FEE BASED RETAIL FINANCIAL SERVICES


1. PERSONAL TAX COUNSELLING: - According to income tax 1961, every individual whose annual taxable income exceeds the specified limit should pay income tax and file the annual return in prescribed format. 2. CREDIT CARD, DEBIT CARD & SMART CARD:Credit card can be used for paying goods and services, obtaining cash, and revolving credit. Debit card can be used as substitute for cash and cheques to pay for everyday items such as groceries, restaurant meals, and department store purchases. The holder does not have to carry cash or cheques. Smart card is a plastic card embedded with a computer chip that stores and transacts data between users. 3. BARTER CARDS: - Barter card enable trading in commodities without cash outlay. With the introduction of modern system of trading where credit instruments are used for payment and settlement, the barter form of trade was on the verge of extinction. 4. ATM: - It enables the customer to withdraw money from his account without visiting the bank. This service helps the ATM customer to withdraw money even when the banks are closed.

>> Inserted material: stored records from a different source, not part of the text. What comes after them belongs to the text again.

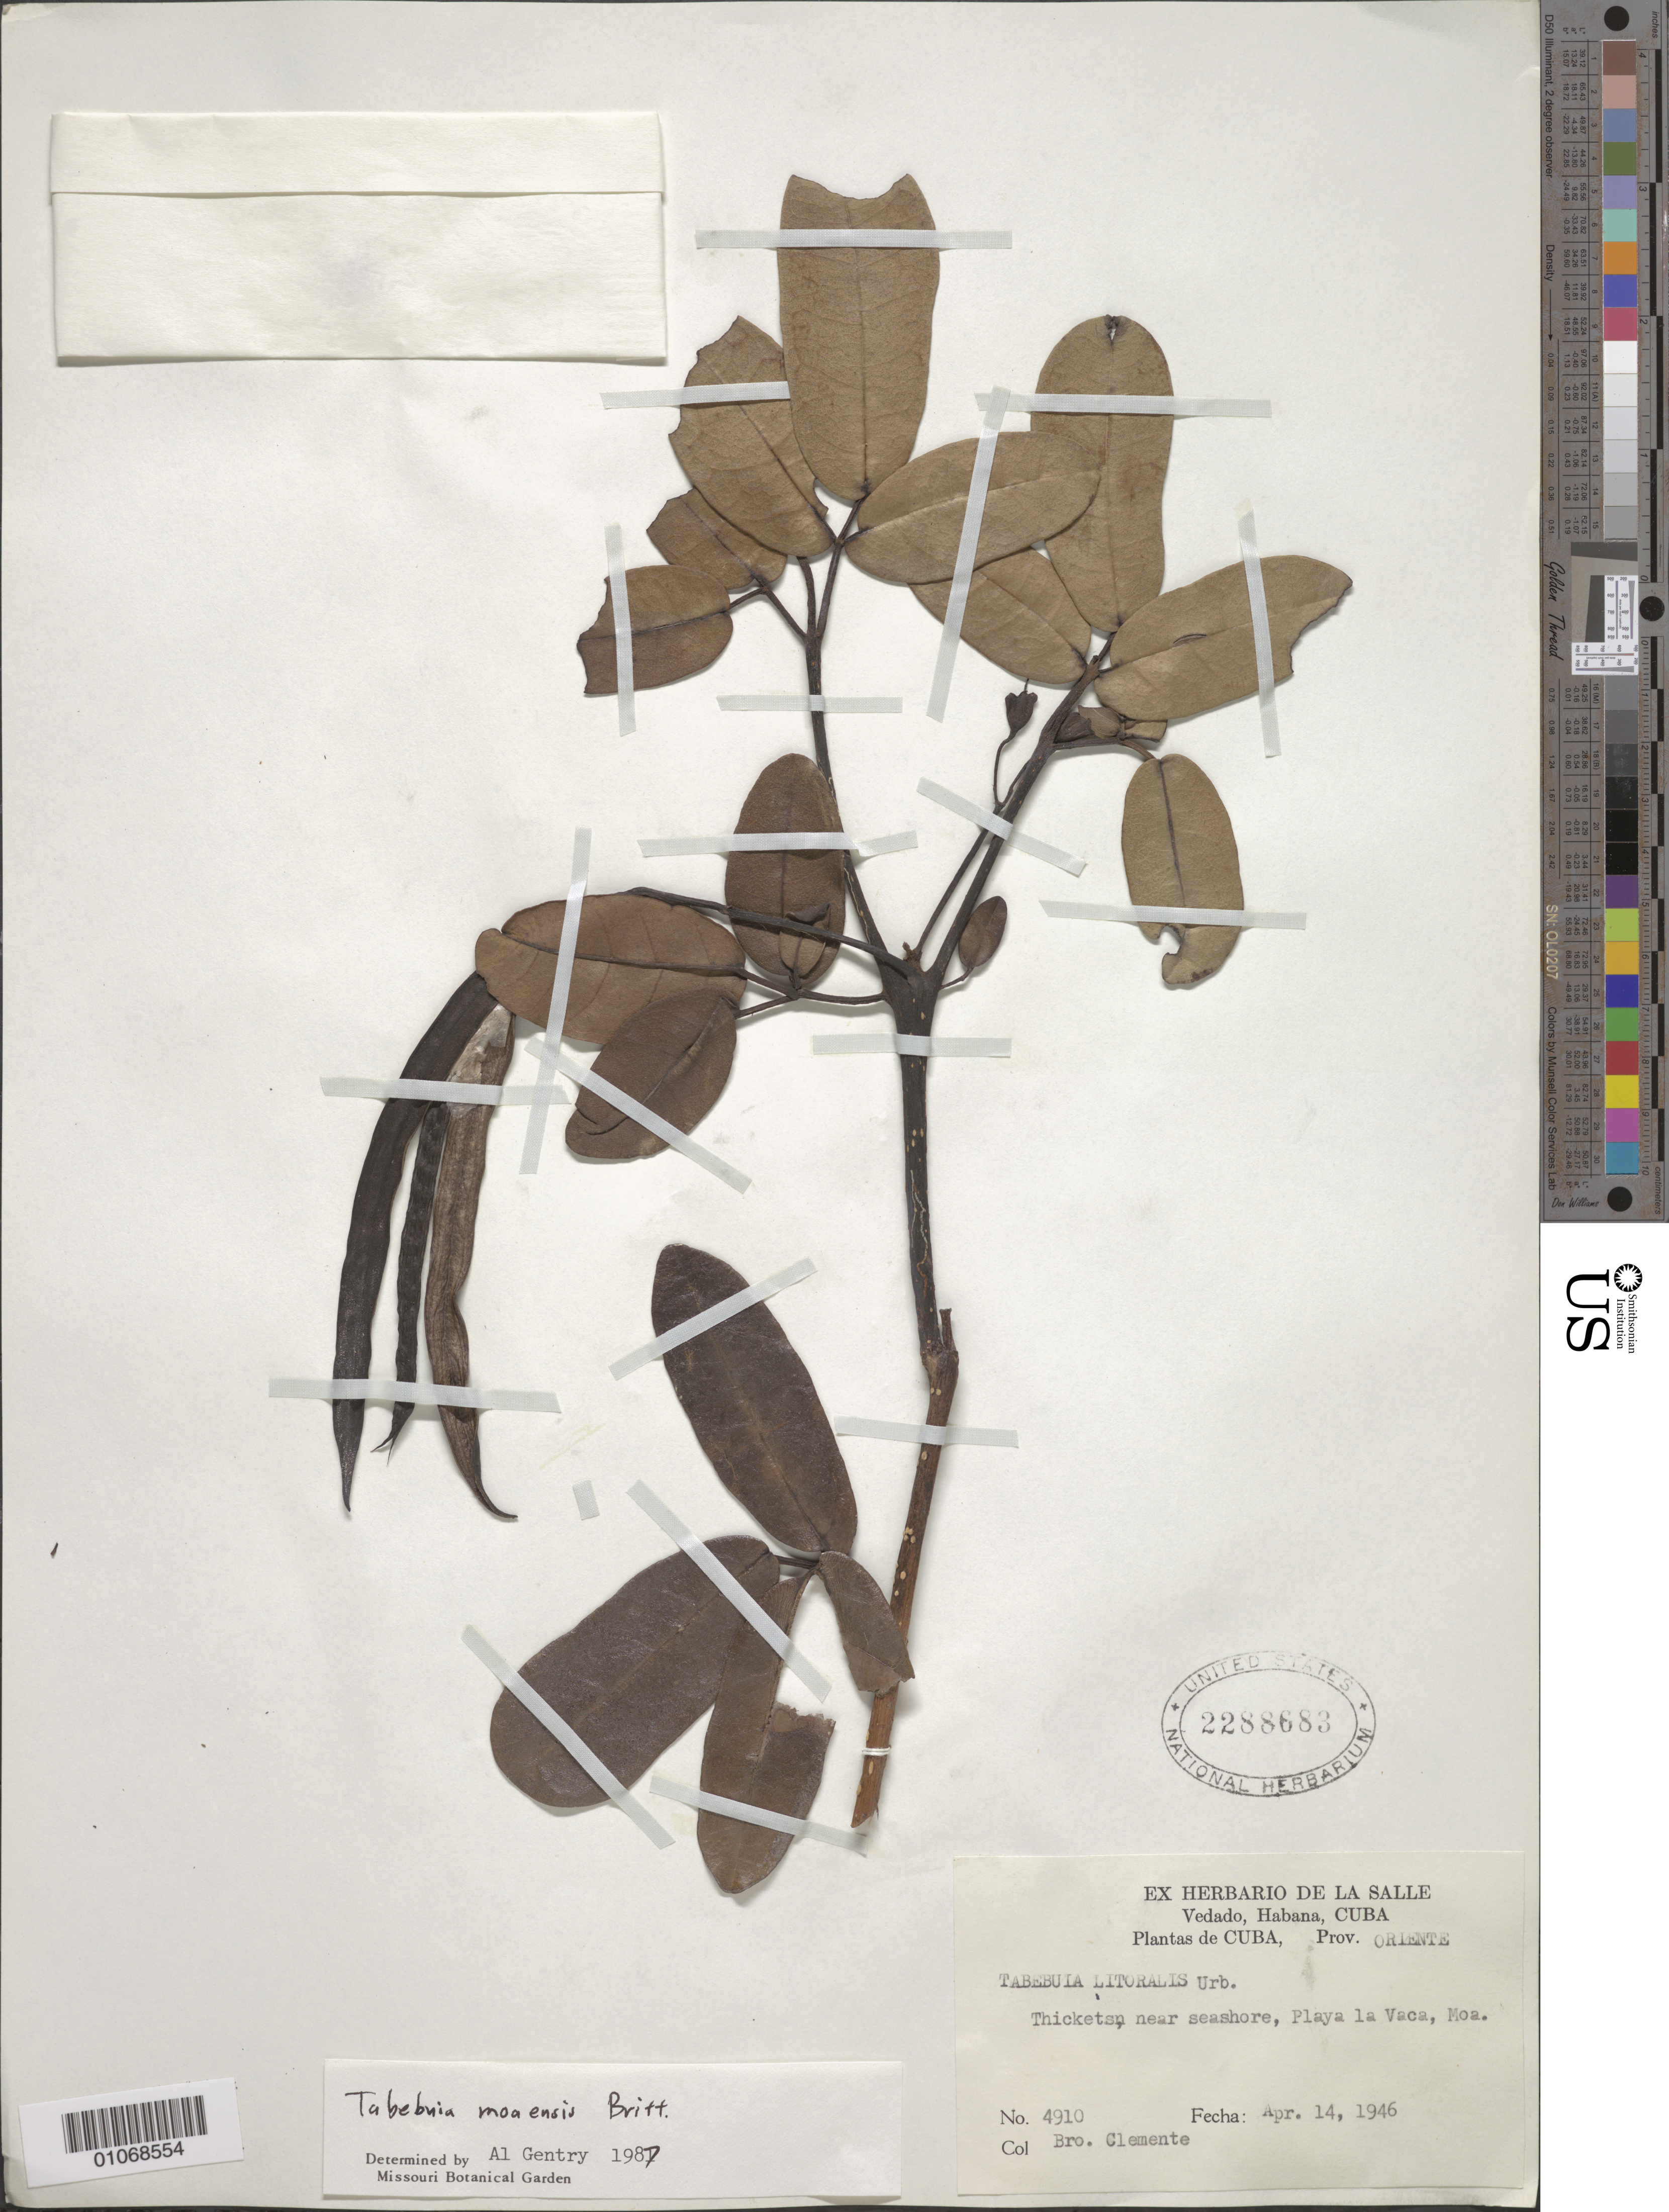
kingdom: Plantae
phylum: Tracheophyta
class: Magnoliopsida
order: Lamiales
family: Bignoniaceae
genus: Tabebuia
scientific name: Tabebuia moaensis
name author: Britton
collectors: Bro. Clemente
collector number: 4910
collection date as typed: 14 Apr 1946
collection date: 1946-04-14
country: Cuba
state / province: Holguín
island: Cuba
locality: Thickets near seashore, Playa la Vaca, Moa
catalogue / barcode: US 2288683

5. FOREIGN INWARD REMITTANCE: - The foreign inward remittance involves transaction in foreign currency. There is no restriction as far as inward remittances are concerned, provided these remittances are received through an authorized dealer in foreign exchange. 6. FOREIGN OUTWARD REMITTANCE: - Authorized dealer are permitted in foreign exchange to undertake such transactions on behalf of their customers on production of documentary evidence. 7. FUND TRANSFER FACILITIES: - Fund transfer facilities provided by banks are cheques, drafts, mail transfers and telegraphic transfers. 8. SAFE DEPOSIT LOCKERS: - It is a facility provided by bank to their customers to keep their valuable like jewellery, title deeds, etc. 9. SAFE-CUSTODY FACILITIES: - Banks are providing facility to keep valuables like documents, title deeds, etc. The customer has to pay a charge for this facility. 10. CERTIFICATION: - Banks issue various certificates for various purposes for which they earn commission. 11. PORTFOLIO MANAGEMENT: - It is service offered by financial institutions to individuals for management of investment. Banks, NBFCs, and broking firms are providing portfolio management services to individuals. 12. BANASSURANCE: - It is a combination of banking and insurance. It is rather a package of banking and insurance product. Banks were not allowed to enter into insurance business till 2000. In April, 2000, RBI permits the banks to enter into the insurance sector.